Selenium protects against LPS-induced MC3T3-E1 cells apoptosis through modulation of microRNA-155 and PI3K/Akt signaling pathways

Abstract Bone infection or osteomyelitis is usually a complication of inflammation-related traumatic bone injury. Selenium has been shown to have potential cytoprotective effects and the ability to reduce oxidative stress and apoptotic events in osteomyelitis, but the exact mechanism remains unclear. Here, we used LPS-induced apoptotic MC3T3-E1 cells and aimed to confirm selenium's protective effect on cell apoptosis as well as to investigate the underlying mechanisms of this role. Our investigation confirmed selenium-mediated inhibition of LPS-induced cell apoptosis and ROS accumulation in MC3T3-E1 cells. Upon selenium treatment, the bcl-2 levels were upregulated, while the levels of Bax and cyto-C were down-regulated. Furthermore, these effects were accompanied by the suppression of miR-155 and the phosphorylation of protein kinase B (Akt). A more in-depth study demonstrated that LY294002 (a specific inhibitor of PI3K), abolished the selenium-mediated cytoprotective effect of MC3T3-E1 cells against LPS-induced injury and down-regulation of miR-155. In general, these results demonstrated that selenium exerts a cytoprotective effect by attenuating cell apoptosis and oxidative damage via a PI3K/Akt/miR-155-dependent mechanism.
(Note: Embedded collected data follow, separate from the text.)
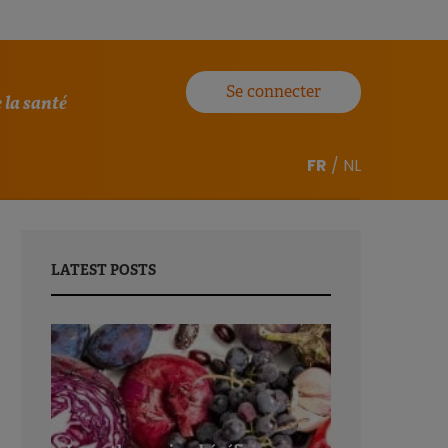
Se connecter
 la santé
FR
/
NL
LATEST POSTS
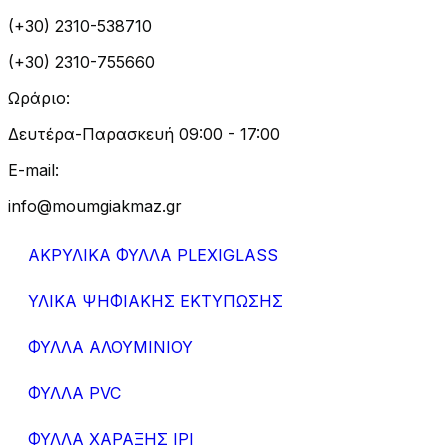
(+30) 2310-538710
(+30) 2310-755660
Ωράριο:
Δευτέρα-Παρασκευή 09:00 - 17:00
E-mail:
info@moumgiakmaz.gr
ΑΚΡΥΛΙΚΑ ΦΥΛΛΑ PLEXIGLASS
ΥΛΙΚΑ ΨΗΦΙΑΚΗΣ ΕΚΤΥΠΩΣΗΣ
ΦΥΛΛΑ ΑΛΟΥΜΙΝΙΟΥ
ΦΥΛΛΑ PVC
ΦΥΛΛΑ ΧΑΡΑΞΗΣ IPI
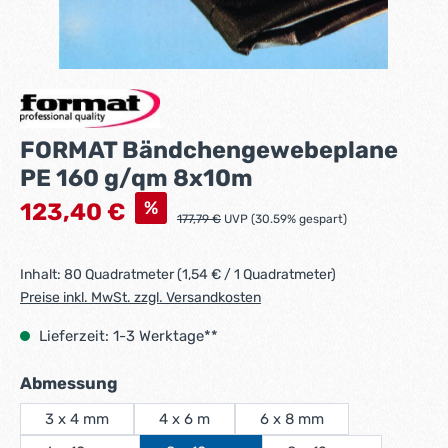
FORMAT Bändchengewebeplane
PE 160 g/qm 8x10m
Verkaufspreis:
%
123,40 €
Regulärer Preis:
177,79 €
UVP (30.59% gespart)
Inhalt:
80 Quadratmeter
(1,54 € / 1 Quadratmeter)
Preise inkl. MwSt. zzgl. Versandkosten
Lieferzeit: 1-3 Werktage**
auswählen
Abmessung
3 x 4 mm
4 x 6 m
6 x 8 mm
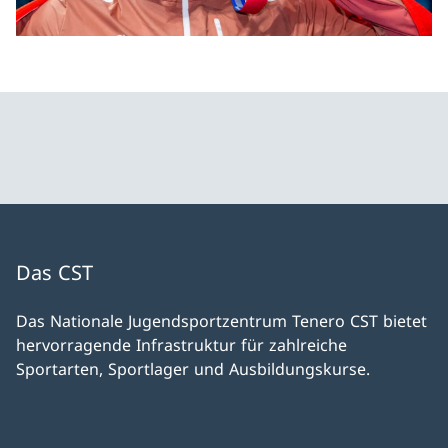
Das CST
Das Nationale Jugendsportzentrum Tenero CST bietet
hervorragende Infrastruktur für zahlreiche
Sportarten, Sportlager und Ausbildungskurse.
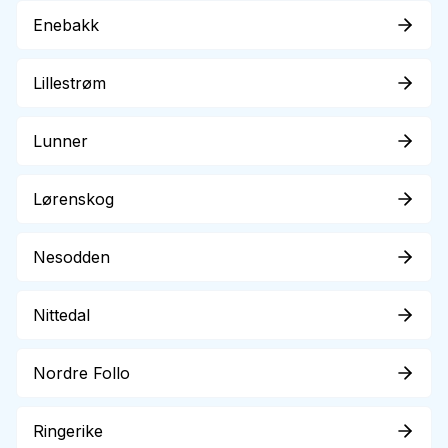
Enebakk
Lillestrøm
Lunner
Lørenskog
Nesodden
Nittedal
Nordre Follo
Ringerike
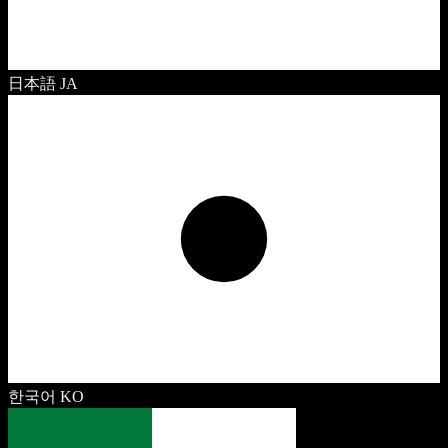
日本語
JA
한국어
KO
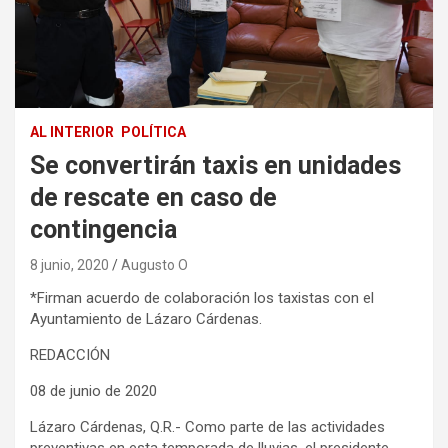
AL INTERIOR
POLÍTICA
Se convertirán taxis en unidades
de rescate en caso de
contingencia
8 junio, 2020
Augusto O
*Firman acuerdo de colaboración los taxistas con el
Ayuntamiento de Lázaro Cárdenas.
REDACCIÓN
08 de junio de 2020
Lázaro Cárdenas, Q.R.- Como parte de las actividades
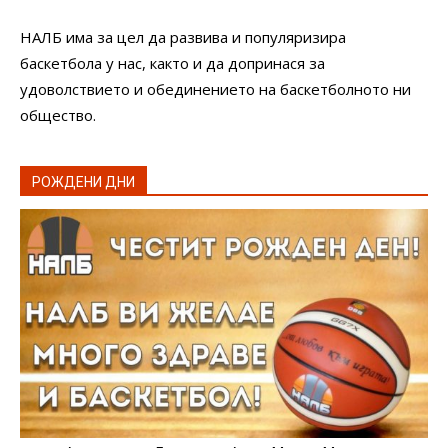
НАЛБ има за цел да развива и популяризира
баскетбола у нас, както и да допринася за
удоволствието и обединението на баскетболното ни
общество.
РОЖДЕНИ ДНИ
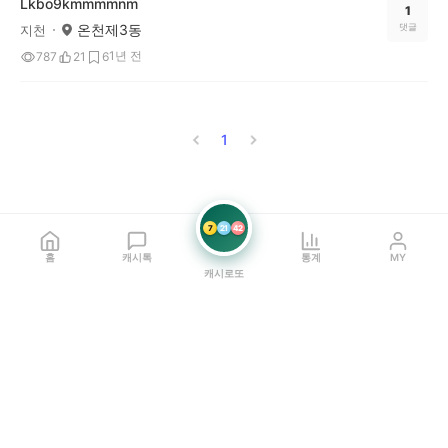
Lkɓo9kmmmmnm
1
온천제3동
댓글
지천
1년 전
787
21
6
1
7
21
42
홈
캐시톡
통계
MY
캐시로또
摘要 骨感染或骨髓炎（osteomyelitis）通常是炎症相关创伤性骨损伤的并发症。已有研究表明，硒具有潜在的细胞保护作用，能够减轻骨髓炎中的氧化应激与细胞凋亡事件，但其确切的作用机制仍未阐明。本研究使用脂多糖（LPS）诱导的MC3T3-E1细胞，旨在验证硒对细胞凋亡的保护作用，并探究该作用的潜在分子机制。本研究证实，硒可抑制LPS诱导的MC3T3-E1细胞凋亡与活性氧（ROS）积累。经硒处理后，B细胞淋巴瘤-2（Bcl-2）的表达水平上调，而Bcl-2相关X蛋白（Bax）与细胞色素C（cyto-C）的表达水平下调。此外，这些效应伴随微小RNA-155（miR-155）的表达抑制以及蛋白激酶B（Akt）的磷酸化。进一步的深入研究表明，LY294002（一种磷脂酰肌醇3-激酶（PI3K）的特异性抑制剂）可抵消硒介导的MC3T3-E1细胞抗LPS损伤的细胞保护作用，同时阻断硒诱导的miR-155下调。综上，本研究结果表明，硒通过依赖于PI3K/Akt/miR-155的信号通路，减轻细胞凋亡与氧化损伤，从而发挥细胞保护作用。